While the 4-4-2 locomotive design was chosen as the superior design, and was repeated in quantity, the basic 8C design was sound and used as the basis of the Class 8F (later LNER Class B4), the main difference being smaller driving wheels of 6 ft 6 in diameter.

==Modifications==
One (No. 195) had been fitted with a superheated boiler, 10-inch piston valves and 21-inch cylinders in 1912, but the boiler had been exchanged for a saturated one in 1920.

==LNER ownership==
The two locomotives were renumbered by the LNER by adding 5000 to their GCR numbers; and classified as B1.

The LNER designed a new type of superheated boiler (Diagram 16) based on the old design (Diagram 15). These were used on the B1 and B4 class locomotives; no more of this type of boiler was made after 1932, and so to keep the B1 and B4s in service during World War II, some Diagram 15 boilers were modified for use with these locomotives.
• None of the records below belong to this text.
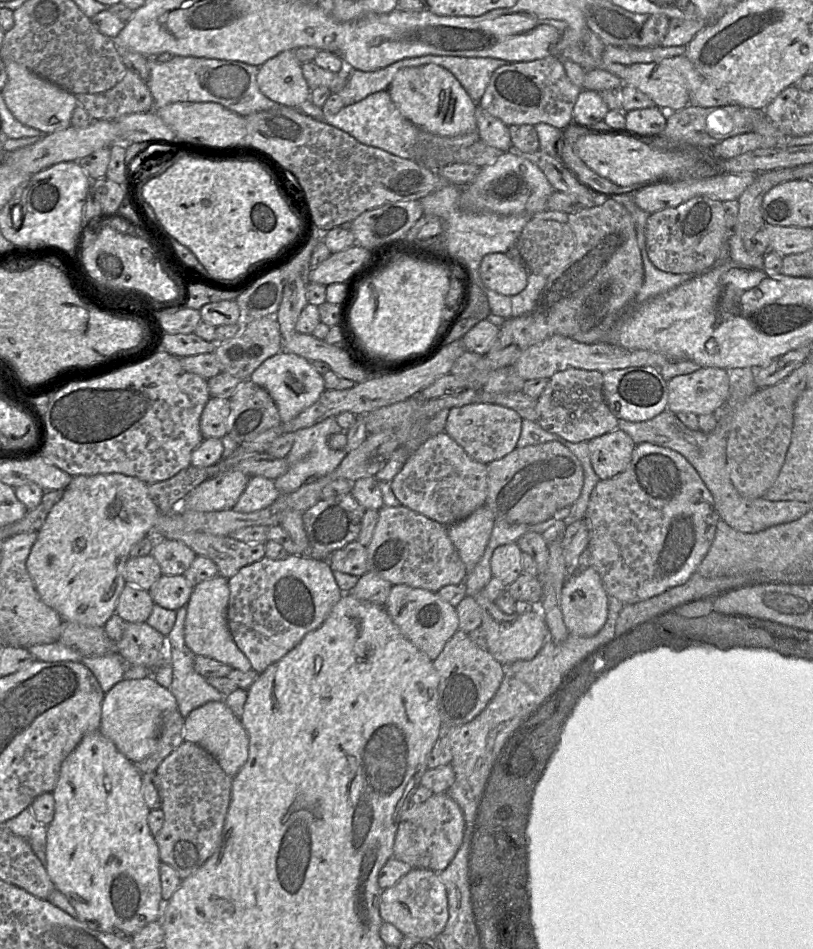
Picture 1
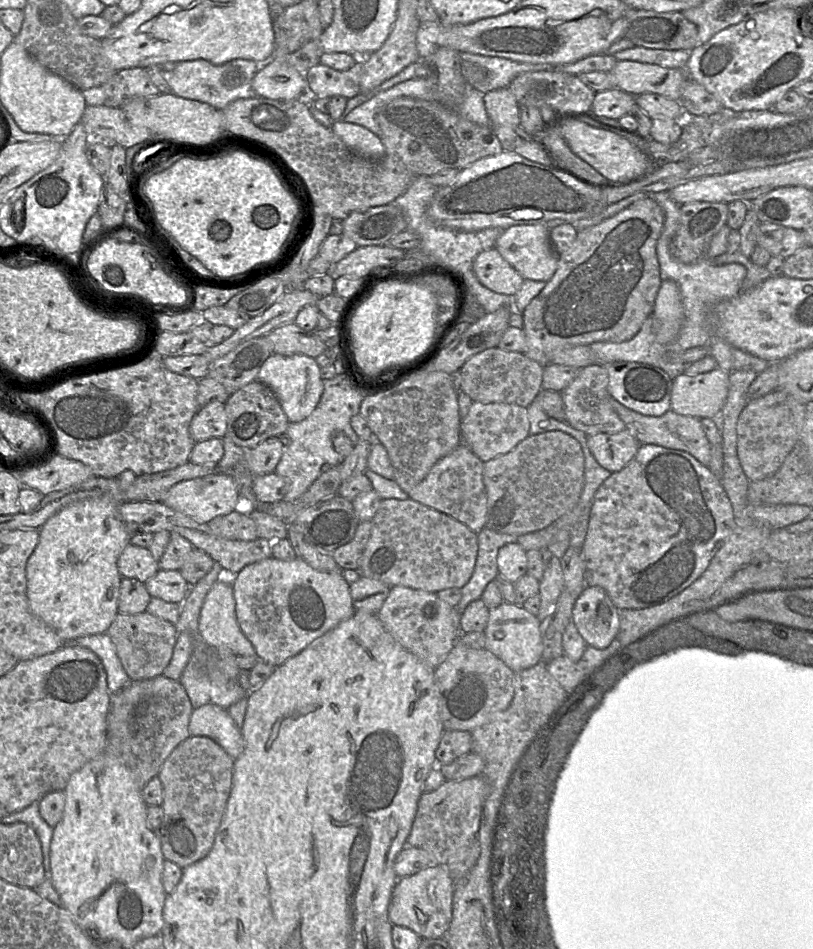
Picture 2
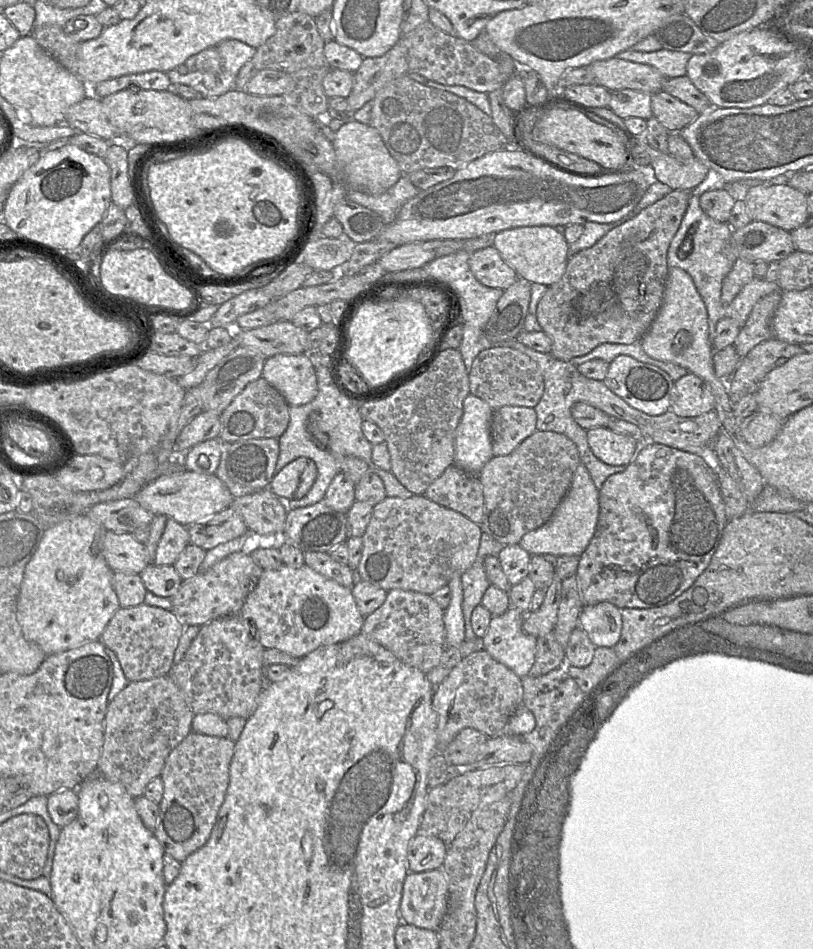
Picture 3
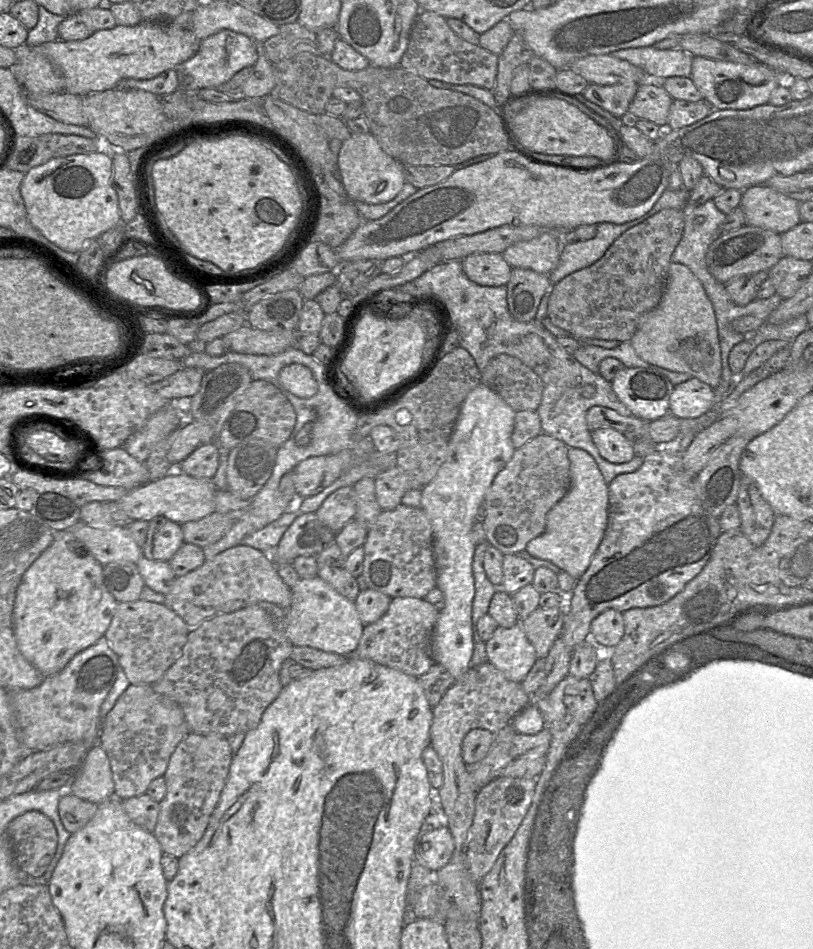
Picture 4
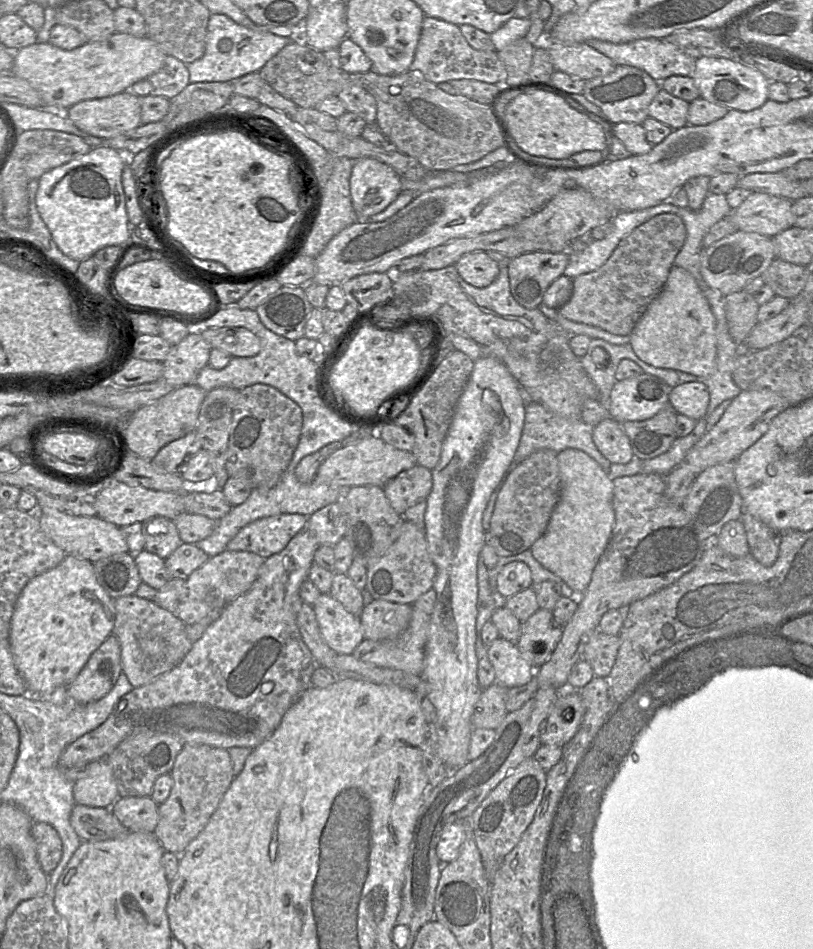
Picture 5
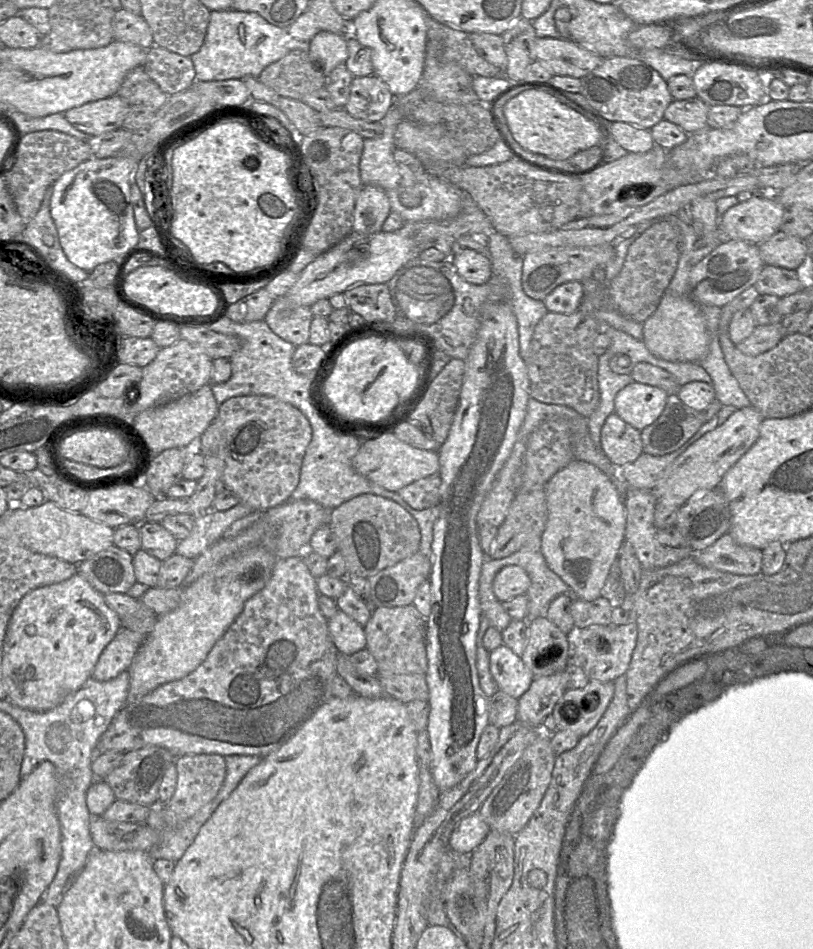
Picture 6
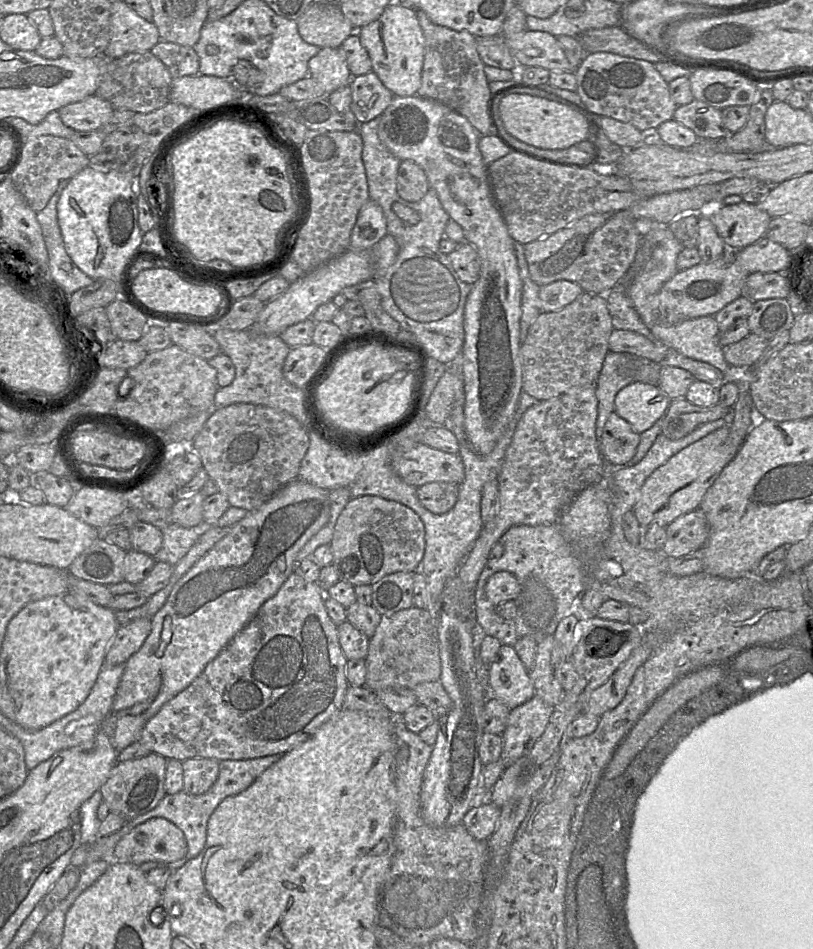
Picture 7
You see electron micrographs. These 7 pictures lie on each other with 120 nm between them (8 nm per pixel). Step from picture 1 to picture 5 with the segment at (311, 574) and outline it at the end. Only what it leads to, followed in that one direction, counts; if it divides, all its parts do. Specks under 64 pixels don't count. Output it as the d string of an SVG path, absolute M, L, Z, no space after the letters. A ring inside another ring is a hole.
M321 593L312 608L328 646L337 654L352 654L364 639L360 618L348 612L329 593Z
5195 received a Diagram 16 boiler in March 1926; while 5196 received its new boiler and had its cylinder diameter increased to 21-inches in April 1927

Their classification was changed to B18 in April 1943 to allow Thompson's B class to be reclassified as B1. They were renumbered 1479 and 1480 in 1946. Withdrawal came in December 1947, and both were scrapped.